Keypoint coordinate data
═══

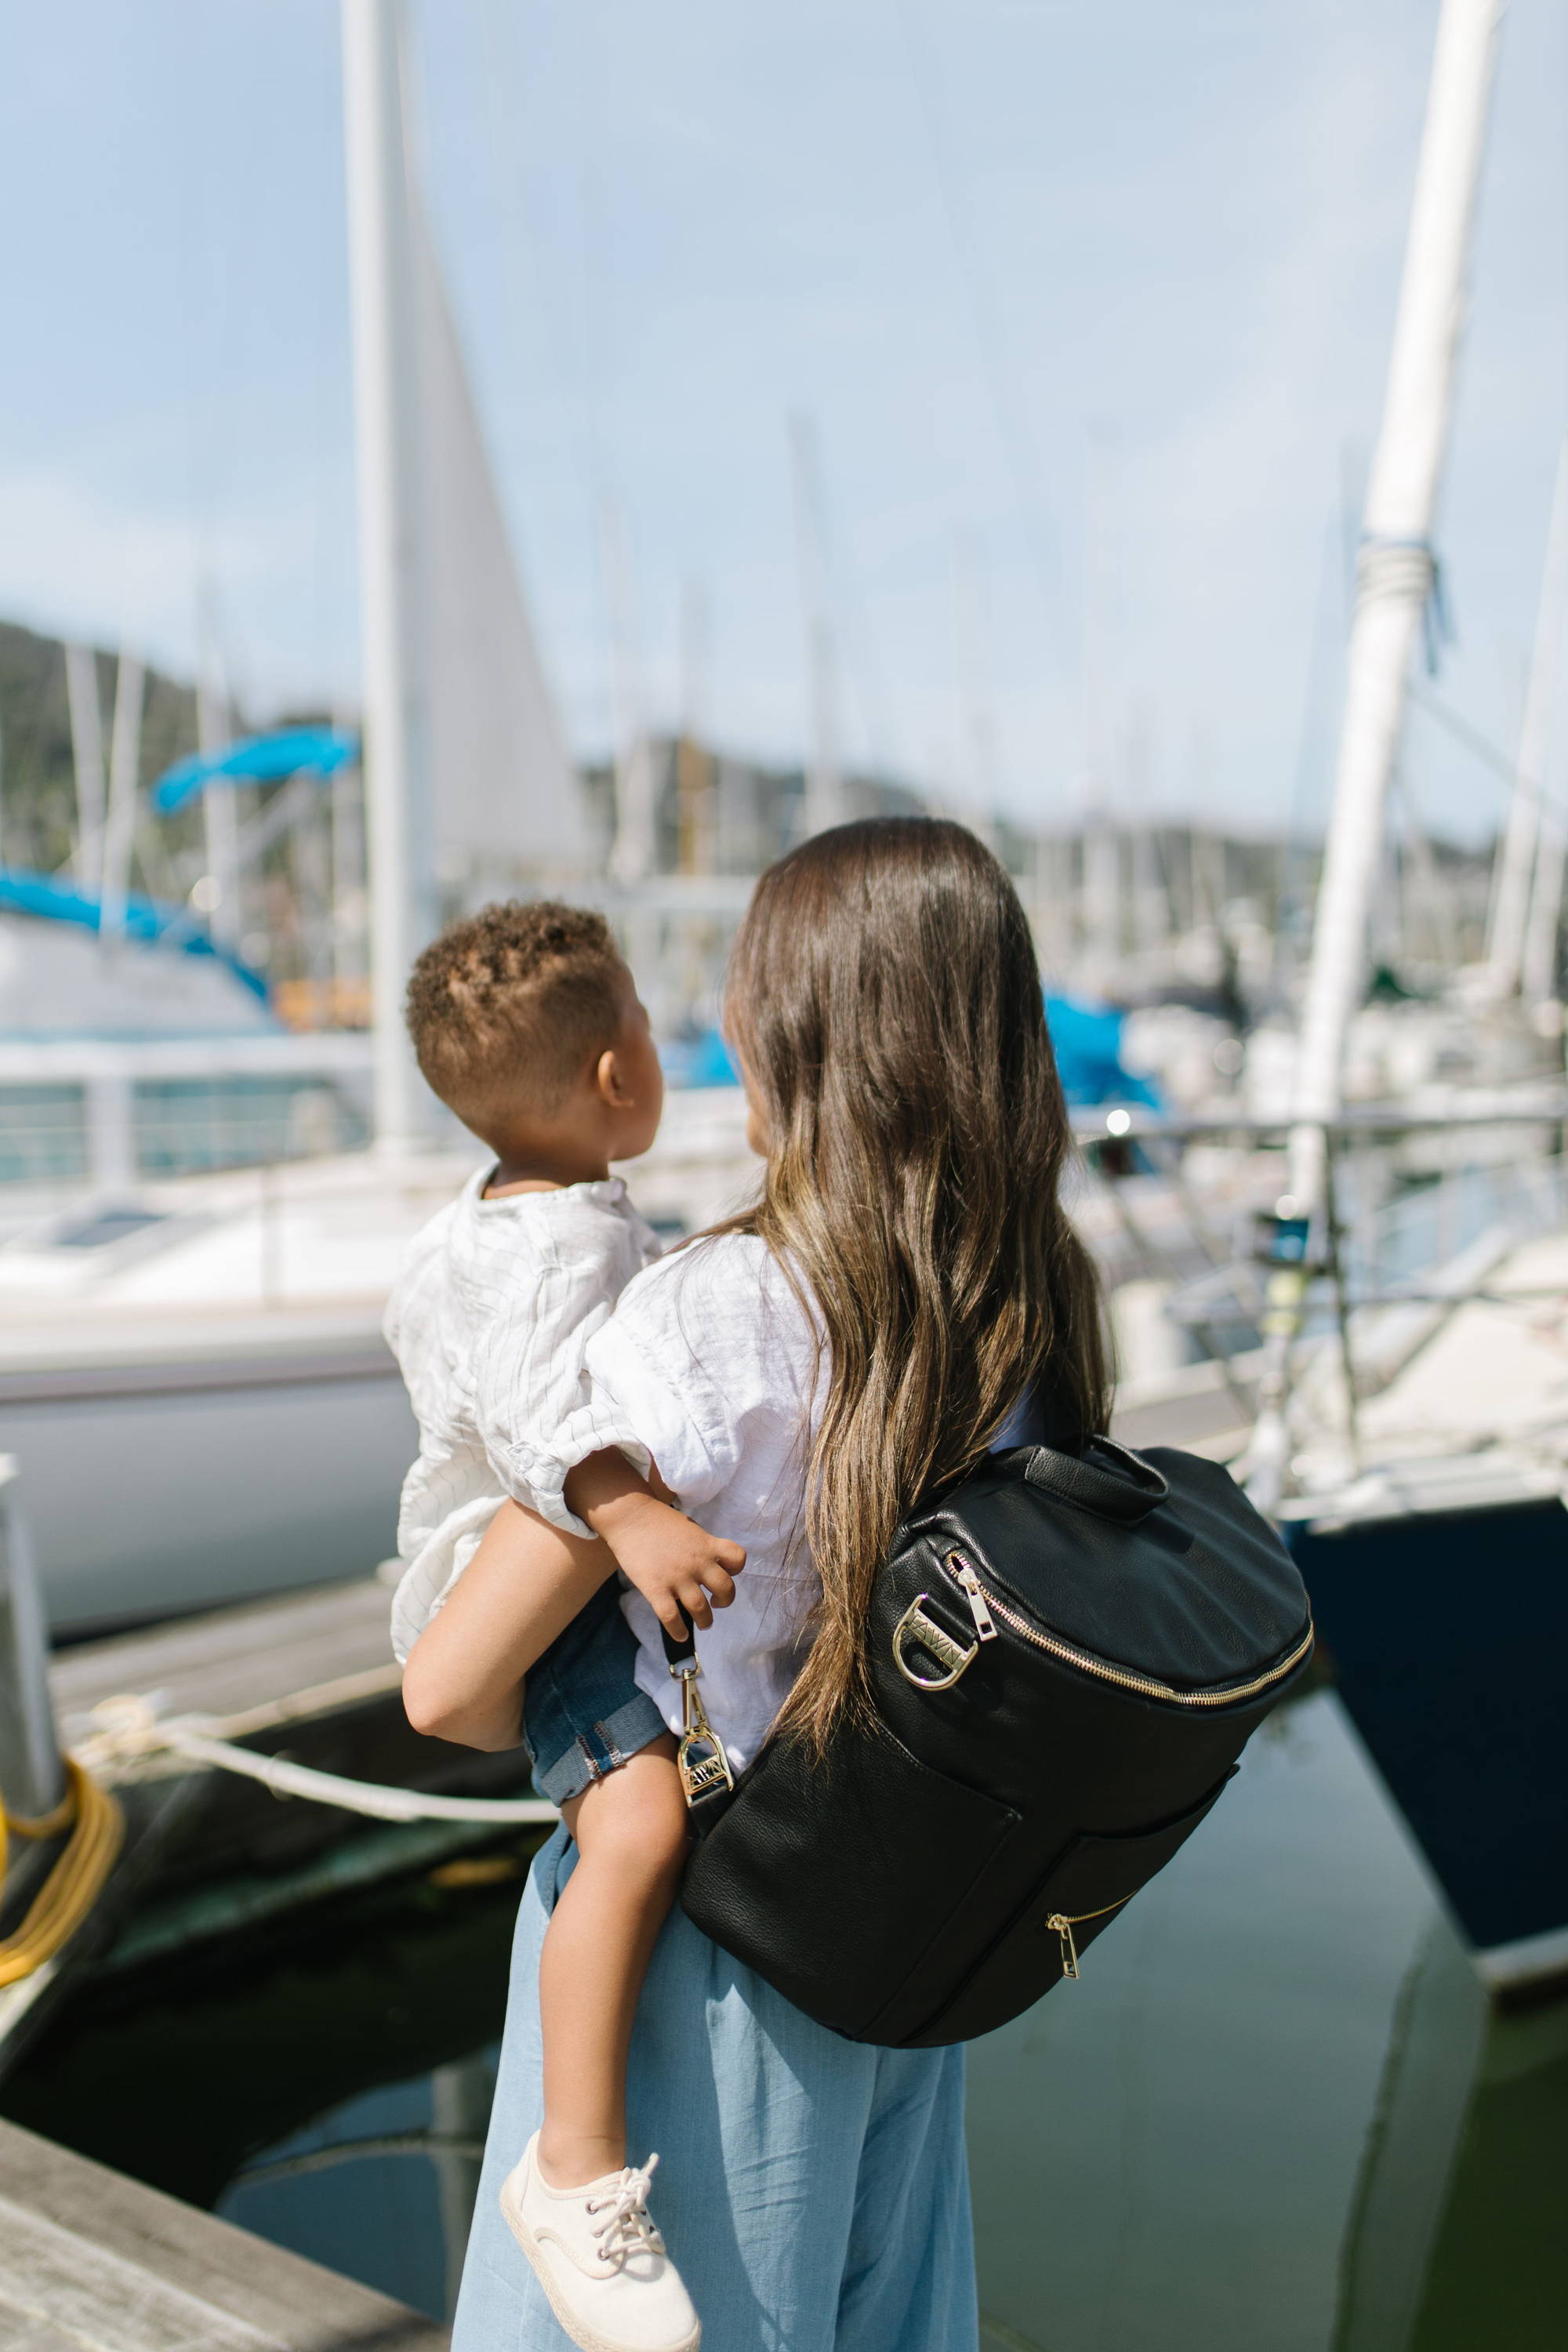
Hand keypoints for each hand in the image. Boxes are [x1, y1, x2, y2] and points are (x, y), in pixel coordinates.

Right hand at [593, 1489, 745, 1637]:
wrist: (630, 1516)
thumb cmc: (657, 1521)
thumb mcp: (689, 1529)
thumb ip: (700, 1546)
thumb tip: (704, 1564)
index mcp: (706, 1544)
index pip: (737, 1558)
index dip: (735, 1570)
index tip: (726, 1573)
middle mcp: (697, 1562)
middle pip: (725, 1588)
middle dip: (725, 1601)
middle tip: (716, 1604)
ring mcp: (677, 1577)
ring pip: (701, 1608)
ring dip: (705, 1620)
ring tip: (704, 1623)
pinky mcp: (656, 1588)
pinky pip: (671, 1617)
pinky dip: (679, 1631)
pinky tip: (681, 1635)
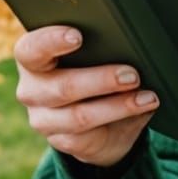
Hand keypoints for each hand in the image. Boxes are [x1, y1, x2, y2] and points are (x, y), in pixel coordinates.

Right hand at [13, 26, 158, 168]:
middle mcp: (31, 89)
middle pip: (62, 86)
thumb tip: (133, 42)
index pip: (31, 48)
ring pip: (79, 116)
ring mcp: (42, 119)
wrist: (93, 116)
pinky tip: (143, 108)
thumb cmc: (93, 70)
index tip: (78, 36)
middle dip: (101, 80)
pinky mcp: (60, 141)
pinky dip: (120, 118)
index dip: (51, 41)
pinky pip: (89, 136)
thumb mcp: (94, 55)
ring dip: (118, 106)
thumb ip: (102, 46)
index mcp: (31, 58)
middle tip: (132, 75)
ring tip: (146, 97)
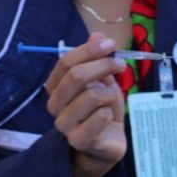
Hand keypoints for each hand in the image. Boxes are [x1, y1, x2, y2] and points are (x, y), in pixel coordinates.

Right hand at [44, 32, 126, 176]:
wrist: (108, 142)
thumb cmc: (102, 107)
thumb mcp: (103, 79)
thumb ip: (98, 58)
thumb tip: (97, 34)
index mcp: (56, 87)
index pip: (65, 62)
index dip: (89, 50)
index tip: (111, 45)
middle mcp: (55, 105)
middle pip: (76, 76)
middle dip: (103, 65)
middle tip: (121, 65)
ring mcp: (64, 124)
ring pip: (91, 95)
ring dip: (108, 93)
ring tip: (110, 100)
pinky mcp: (78, 140)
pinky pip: (98, 118)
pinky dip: (108, 112)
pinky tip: (108, 117)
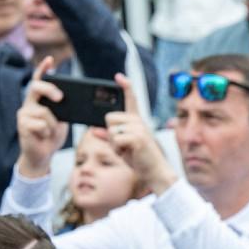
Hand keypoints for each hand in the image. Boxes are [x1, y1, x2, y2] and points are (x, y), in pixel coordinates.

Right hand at [15, 57, 68, 178]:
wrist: (43, 154)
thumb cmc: (53, 135)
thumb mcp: (62, 119)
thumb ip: (64, 108)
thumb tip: (76, 100)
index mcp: (40, 99)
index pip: (40, 80)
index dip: (43, 70)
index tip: (50, 60)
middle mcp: (29, 103)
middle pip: (36, 87)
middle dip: (50, 89)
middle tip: (60, 98)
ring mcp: (24, 113)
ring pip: (44, 112)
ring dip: (53, 125)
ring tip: (49, 132)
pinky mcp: (22, 124)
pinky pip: (41, 125)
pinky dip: (47, 133)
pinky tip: (42, 137)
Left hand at [105, 74, 175, 192]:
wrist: (155, 171)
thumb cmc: (140, 159)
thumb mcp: (122, 147)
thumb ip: (109, 137)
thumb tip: (94, 130)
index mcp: (137, 120)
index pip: (131, 99)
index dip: (125, 86)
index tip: (119, 76)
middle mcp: (139, 121)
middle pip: (109, 118)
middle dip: (111, 133)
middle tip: (124, 145)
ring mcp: (139, 128)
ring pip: (111, 129)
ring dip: (114, 143)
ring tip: (127, 150)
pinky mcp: (137, 137)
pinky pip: (115, 138)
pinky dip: (117, 148)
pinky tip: (128, 153)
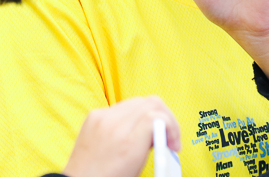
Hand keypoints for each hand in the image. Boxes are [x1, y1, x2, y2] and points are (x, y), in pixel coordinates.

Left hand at [62, 96, 180, 176]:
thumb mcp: (138, 167)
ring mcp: (102, 118)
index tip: (173, 143)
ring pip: (138, 101)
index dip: (171, 126)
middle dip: (165, 117)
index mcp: (128, 145)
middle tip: (169, 137)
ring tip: (150, 134)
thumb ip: (151, 144)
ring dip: (149, 114)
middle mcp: (114, 126)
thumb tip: (162, 130)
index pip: (156, 116)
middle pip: (150, 103)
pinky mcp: (94, 115)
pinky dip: (132, 115)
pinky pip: (121, 106)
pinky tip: (132, 130)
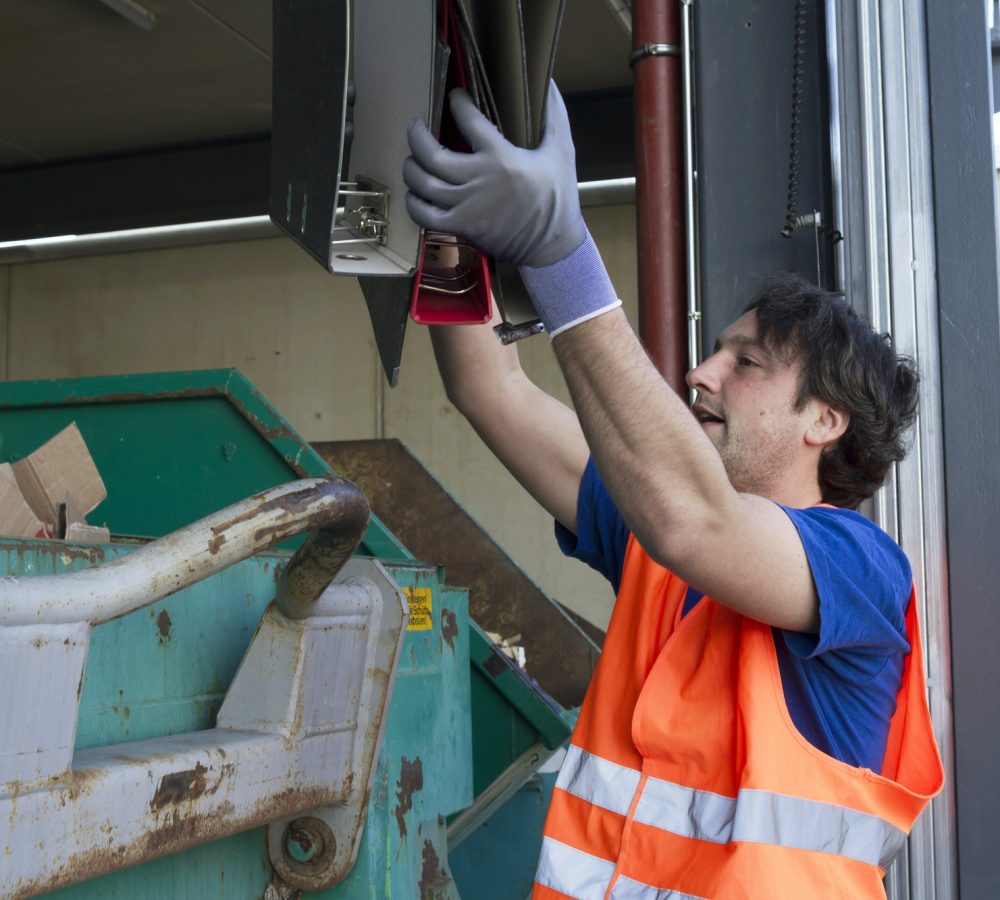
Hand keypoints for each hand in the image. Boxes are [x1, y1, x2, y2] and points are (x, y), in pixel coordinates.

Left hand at [403, 81, 585, 268]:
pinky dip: (413, 203)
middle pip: (431, 154)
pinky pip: (423, 215)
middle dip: (416, 136)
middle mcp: (478, 179)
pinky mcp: (460, 227)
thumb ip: (554, 116)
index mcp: (501, 157)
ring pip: (423, 183)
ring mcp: (466, 206)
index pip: (468, 120)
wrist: (552, 246)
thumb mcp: (562, 152)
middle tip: (416, 127)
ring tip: (413, 160)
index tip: (455, 97)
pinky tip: (415, 194)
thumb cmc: (557, 199)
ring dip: (411, 168)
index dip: (458, 103)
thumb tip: (549, 82)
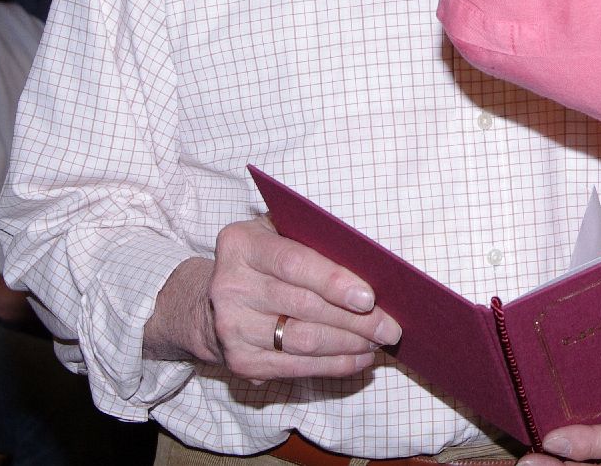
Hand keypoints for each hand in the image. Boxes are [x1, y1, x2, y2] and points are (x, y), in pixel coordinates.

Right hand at [161, 215, 400, 381]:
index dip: (334, 281)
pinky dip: (334, 365)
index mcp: (241, 245)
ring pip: (304, 341)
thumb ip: (312, 236)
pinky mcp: (240, 362)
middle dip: (356, 320)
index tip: (370, 297)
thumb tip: (369, 255)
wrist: (209, 302)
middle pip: (305, 308)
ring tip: (379, 342)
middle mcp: (230, 287)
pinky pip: (297, 368)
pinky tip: (359, 358)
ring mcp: (233, 328)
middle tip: (390, 326)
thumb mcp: (275, 233)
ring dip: (349, 345)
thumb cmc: (262, 260)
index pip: (295, 264)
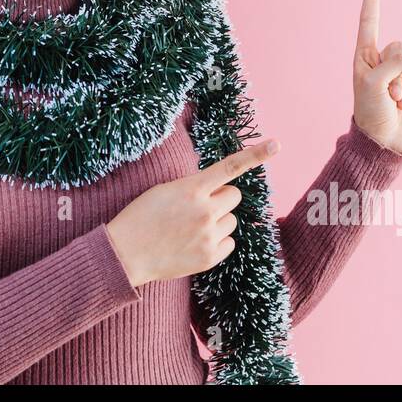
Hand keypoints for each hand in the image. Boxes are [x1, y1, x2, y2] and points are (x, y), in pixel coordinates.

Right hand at [105, 139, 279, 288]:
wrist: (126, 254)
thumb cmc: (140, 217)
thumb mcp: (163, 190)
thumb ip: (193, 187)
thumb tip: (217, 190)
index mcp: (192, 189)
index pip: (229, 167)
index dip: (255, 154)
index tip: (276, 144)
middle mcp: (205, 210)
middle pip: (234, 196)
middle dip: (221, 198)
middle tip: (197, 207)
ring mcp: (209, 235)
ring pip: (232, 220)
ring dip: (218, 221)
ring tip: (190, 228)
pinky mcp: (211, 257)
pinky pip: (229, 242)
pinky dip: (217, 241)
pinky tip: (195, 243)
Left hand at [352, 0, 401, 154]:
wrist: (386, 140)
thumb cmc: (371, 112)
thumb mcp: (373, 84)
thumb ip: (394, 63)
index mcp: (365, 54)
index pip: (370, 20)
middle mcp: (384, 58)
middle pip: (399, 45)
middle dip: (396, 71)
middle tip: (386, 94)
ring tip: (396, 101)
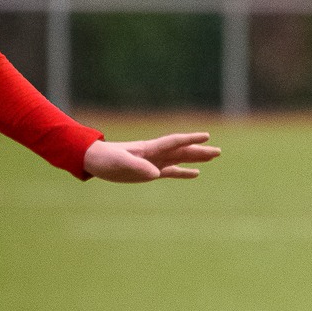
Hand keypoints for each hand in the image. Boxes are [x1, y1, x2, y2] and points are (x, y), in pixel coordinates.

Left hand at [84, 133, 218, 181]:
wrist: (93, 161)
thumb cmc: (105, 158)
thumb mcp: (120, 162)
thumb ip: (137, 165)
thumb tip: (156, 173)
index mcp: (150, 149)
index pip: (174, 142)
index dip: (189, 140)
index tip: (205, 136)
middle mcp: (156, 154)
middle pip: (182, 151)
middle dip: (200, 150)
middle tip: (218, 151)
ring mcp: (154, 162)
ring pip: (180, 159)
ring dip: (196, 158)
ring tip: (213, 157)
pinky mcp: (150, 172)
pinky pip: (171, 172)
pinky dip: (184, 173)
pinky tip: (196, 174)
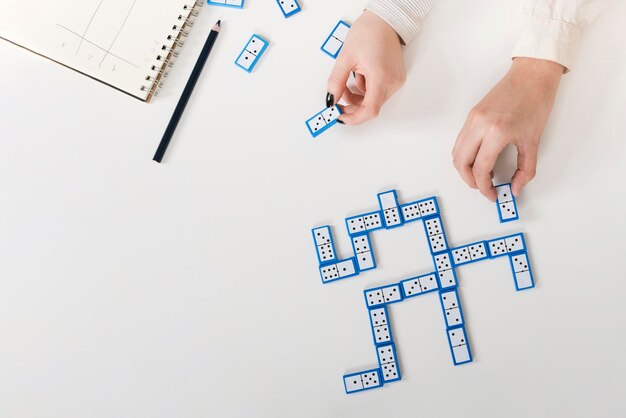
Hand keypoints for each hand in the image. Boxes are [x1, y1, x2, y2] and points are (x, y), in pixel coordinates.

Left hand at [326, 11, 405, 124]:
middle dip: (353, 105)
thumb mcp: (345, 58)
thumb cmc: (369, 32)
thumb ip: (336, 82)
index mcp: (381, 76)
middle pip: (372, 106)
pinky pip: (379, 92)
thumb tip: (331, 100)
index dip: (354, 118)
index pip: (370, 110)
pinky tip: (361, 76)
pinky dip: (367, 90)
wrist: (384, 20)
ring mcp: (396, 80)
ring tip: (350, 80)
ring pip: (375, 100)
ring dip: (359, 97)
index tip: (341, 118)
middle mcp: (392, 81)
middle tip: (339, 98)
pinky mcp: (396, 78)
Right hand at [452, 58, 563, 200]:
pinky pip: (460, 141)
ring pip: (456, 153)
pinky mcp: (471, 115)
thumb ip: (525, 169)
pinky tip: (481, 159)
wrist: (532, 76)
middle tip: (483, 188)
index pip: (480, 169)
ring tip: (482, 175)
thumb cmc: (535, 101)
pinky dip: (465, 155)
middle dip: (470, 181)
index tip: (492, 194)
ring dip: (465, 168)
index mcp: (496, 132)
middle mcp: (479, 125)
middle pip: (461, 163)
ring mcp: (472, 119)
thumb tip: (516, 186)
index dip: (484, 187)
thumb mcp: (533, 141)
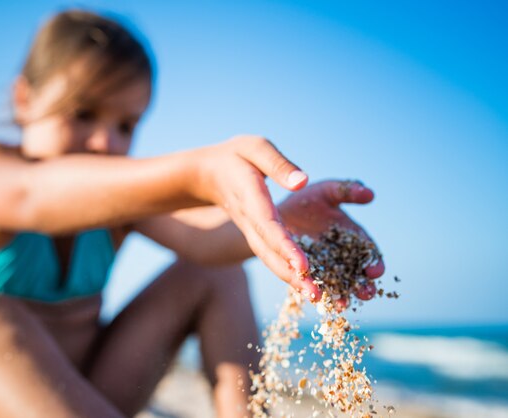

═══

WORK TASK >> Transcribe the entries from their first line to the line that holds "ring pip: (79, 116)", both included, and skip every picture.

RESULT >>
Hand keypoints for each hand in the image. Boxes are [x1, y1, x2, y2] and points are (x, y), in pixel coordinates.

Right hand at [593, 1489, 745, 1637]:
wrist: (630, 1516)
thumb cmc: (657, 1521)
thumb mcp: (689, 1529)
thumb ip: (700, 1546)
thumb tip: (704, 1564)
index mcp: (706, 1544)
index pip: (737, 1558)
index dip: (735, 1570)
index tip: (726, 1573)
middle mcp: (697, 1562)
middle pip: (725, 1588)
middle dip: (725, 1601)
middle tip: (716, 1604)
ring mcp: (677, 1577)
ring pip: (701, 1608)
ring dip: (705, 1620)
ring tip: (704, 1623)
pinky mcp: (656, 1588)
pinky pip: (671, 1617)
pinky dip: (679, 1631)
pinky tip: (681, 1635)
Hand keypoints for each hand in the image. Boxes are [x1, y1, x2, y2] and points are (x, y), in pixel coordinates.

Right hand at [13, 26, 158, 168]:
middle mcp: (31, 89)
middle pip: (62, 86)
thumb tip: (133, 42)
index pip: (31, 48)
ring pip: (79, 116)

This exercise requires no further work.